I guess I misinterpreted the OP, now here is my supersilly superuseless use of cat and pipe...
for x in *.txt;do cat $x|tr "\n" " "|egrep '(use.*take|take.*use)'&>/dev/null; [ $? == 1 ] && echo $x;done
but I think it gets the job done?

If you take out the useless(tm) stuff, it's a fairly good solution.

for x in *.txt; do
  tr "\n" " " <"$x" | egrep -v 'use.*take|take.*use' >/dev/null && echo "$x"
done

I believe I've seen egreps which couldn't handle really long lines, so this might not be entirely robust, but the idea is workable.
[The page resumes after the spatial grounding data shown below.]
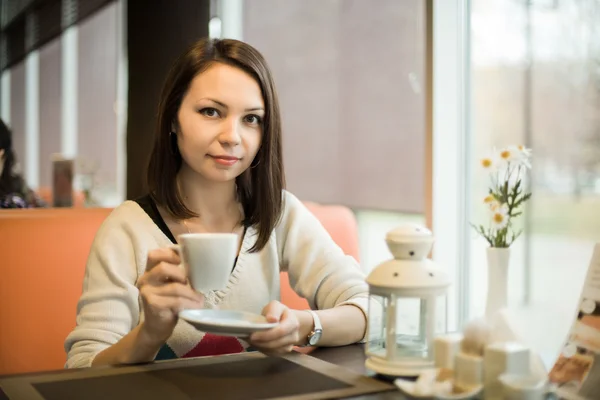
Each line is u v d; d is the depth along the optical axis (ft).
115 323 3.84
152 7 9.82
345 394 2.62
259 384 2.76
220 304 4.33
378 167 10.23
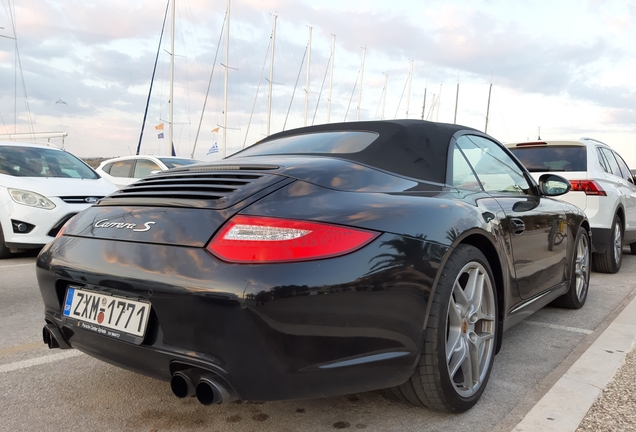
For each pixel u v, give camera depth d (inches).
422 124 107.3
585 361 107.8
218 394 65.1
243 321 63.4
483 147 120.7
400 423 83.5
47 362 111.4
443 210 84.4
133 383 100.2
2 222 233.8
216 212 71.9
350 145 99.6
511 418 85.0
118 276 72.7
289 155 99.4
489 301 95.0
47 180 245.1
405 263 73.4
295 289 64.1
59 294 85.6
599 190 207.2
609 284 200.5
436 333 78.1
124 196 88.7
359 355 69.4
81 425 83.0
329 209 72.1
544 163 224.7
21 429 81.4
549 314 153.8
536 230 119.1
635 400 88.0
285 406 90.0
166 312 68.4
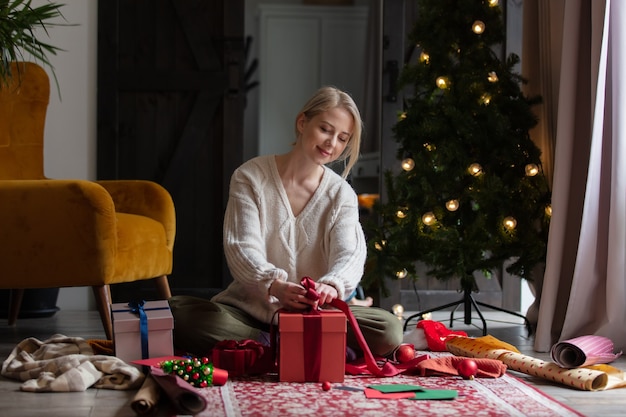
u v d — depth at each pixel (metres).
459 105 3.63
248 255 2.49
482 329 3.79
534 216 3.61
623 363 2.91
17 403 2.13
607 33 3.09
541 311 3.24
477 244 3.53
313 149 2.55
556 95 3.73
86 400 2.16
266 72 7.51
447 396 2.15
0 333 3.54
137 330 2.48
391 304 4.46
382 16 4.47
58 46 4.53
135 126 4.65
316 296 2.33
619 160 3.07
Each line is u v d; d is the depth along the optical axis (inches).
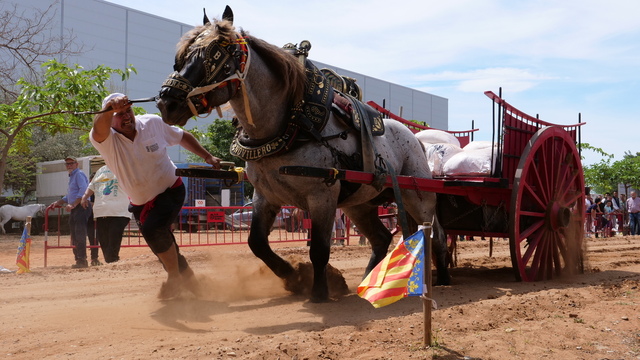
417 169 262.1
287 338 156.5
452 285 271.9
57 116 541.6
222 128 1232.2
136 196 203.3
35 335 165.8
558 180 308.0
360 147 222.5
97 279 312.3
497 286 265.4
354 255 460.8
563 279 293.7
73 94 515.8
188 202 895.1
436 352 142.6
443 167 288.4
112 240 406.6
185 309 200.5
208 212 484.7
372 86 2472.9
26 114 544.7
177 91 172.9
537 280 291.7
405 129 265.6
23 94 531.2
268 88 197.6
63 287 276.4
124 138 192.1
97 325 177.9
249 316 191.6
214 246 544.1
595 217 822.5
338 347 147.3
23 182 1119.6
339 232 618.2
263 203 221.5
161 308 202.4
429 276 143.8
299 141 201.5
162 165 201.8
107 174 406.0
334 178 195.8
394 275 143.8
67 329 173.0
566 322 179.9
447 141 308.3
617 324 178.9
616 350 152.5
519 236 277.9
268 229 224.8
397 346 149.2
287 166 183.5
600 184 1381.6
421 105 2783.0
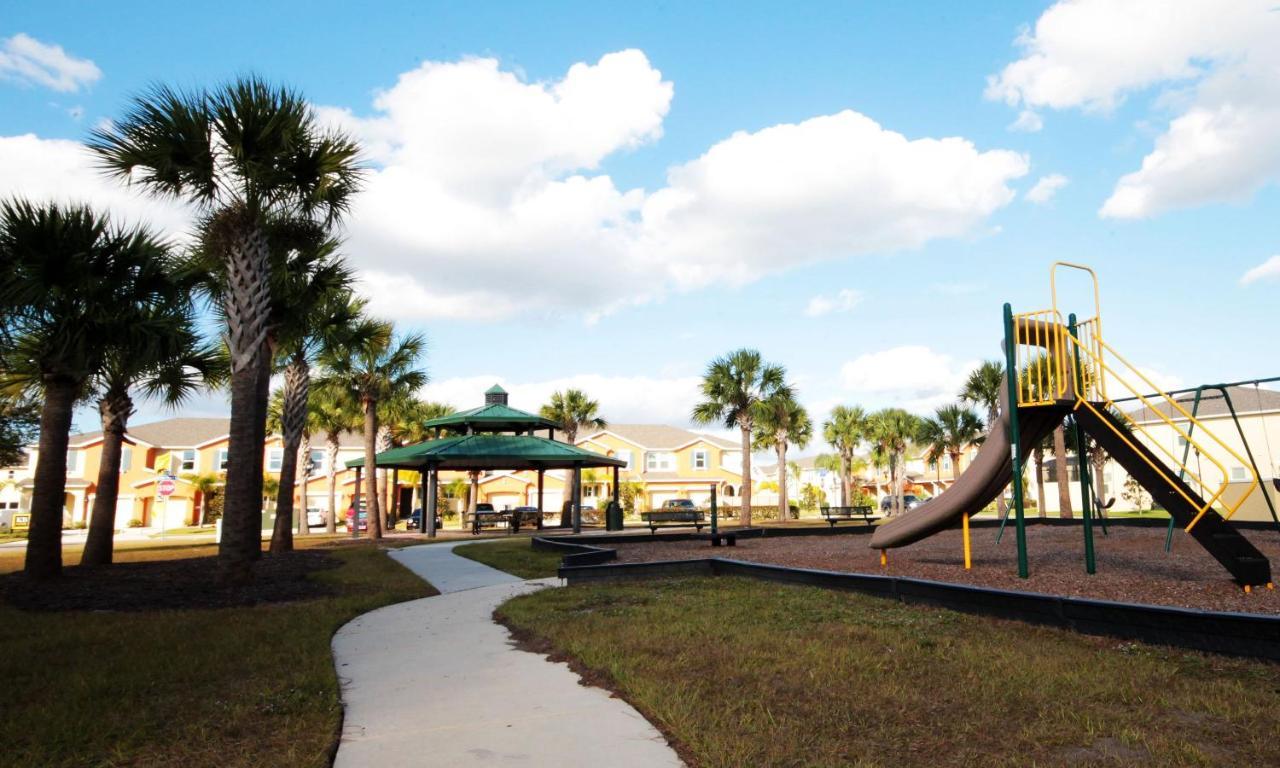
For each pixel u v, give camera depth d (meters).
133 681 5.85
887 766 3.93
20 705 5.29
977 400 37.03
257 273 12.56
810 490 67.75
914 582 8.82
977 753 4.11
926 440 42.25
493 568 14.98
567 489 44.31
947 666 5.90
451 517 47.19
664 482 60.06
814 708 4.88
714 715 4.70
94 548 15.94
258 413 15.91
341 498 52.53
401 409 34.31
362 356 27.70
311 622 8.66
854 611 8.38
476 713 5.03
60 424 13.50
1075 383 10.17
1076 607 7.03
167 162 11.73
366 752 4.29
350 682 5.97
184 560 17.17
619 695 5.42
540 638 7.55
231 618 9.02
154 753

Lakris · August 31, 2008, 11:32am

"I'll kill that cat..."

drl · August 31, 2008, 4:41pm

Hi.

Probably intended:

awk '/use/ { ++u}/take/{ ++t }

cheers, drl

drl · August 31, 2008, 4:51pm

Hi.

Sigh. Because the OP mentioned AND explicitly, my interpretation is that either of the strings could appear, but he is interested in cases where both are not present -- i.e. search through all files, if both strings are found anywhere in a particular file, then do not list that filename, otherwise print the filename ... cheers, drl

drl · August 31, 2008, 6:15pm

Hi.

The awk I use, GNU Awk 3.1.4, does not reset variable when the filename changes, hence the variables remain as set with the most recent increase ... cheers, drl

drl · August 31, 2008, 6:17pm

Hi.

So we have something to talk about consistently, here are the data files I have been using for testing. I think they contain all the variations of the strings appearing and not appearing ... cheers, drl

<< data1 >>
This file has only string use, and
omits the other important string.

<< data2 >>
This file has string take,
but not the other one.

<< data3 >>
This file holds both strings take
and use.

<< data4 >>
Here use and take are on the same line.

<< data5 >>
This file will contain
neither of the two strings.

cheers, drl

ghostdog74 · August 31, 2008, 8:04pm

yes. thanks

ghostdog74 · August 31, 2008, 8:07pm

file* should be file then. A for loop is the workaround.